Connect Reddit to your preprocessing pipeline, and batch process all your documents using unstructured-ingest to store structured outputs locally on your filesystem.

First, install the Reddit dependencies as shown here.

pip install "unstructured-ingest[reddit]"

You must provide:

  • A client ID and a client secret to authenticate yourself. Learn how to get them here.
  • user-agent: user agent request header to use when calling Reddit API
  • subreddit-name: The name of a subreddit, without the “r\”, e.g. “machinelearning”
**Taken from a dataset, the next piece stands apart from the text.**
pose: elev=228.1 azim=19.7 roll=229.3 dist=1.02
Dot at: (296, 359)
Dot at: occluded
Optionally you can choose to specify:

  • search-query: If set, return posts using this query. Otherwise, use hot posts.
  • num-posts: If set, limits the number of posts to pull in.
#!/usr/bin/env bash

unstructured-ingest \
  reddit \
    --subreddit-name machinelearning \
    --client-id $REDDIT_CLIENT_ID \
    --client-secret $REDDIT_CLIENT_SECRET \
    --user-agent "Unstructured Ingest Subreddit fetcher by \u\..." \
    --search-query "Unstructured" \
    --num-posts 10 \
    --output-dir $LOCAL_FILE_OUTPUT_DIR \
    --num-processes 2 \
    --verbose \
    --strategy hi_res

For a full list of the options the Unstructured Ingest CLI accepts check unstructured-ingest reddit --help.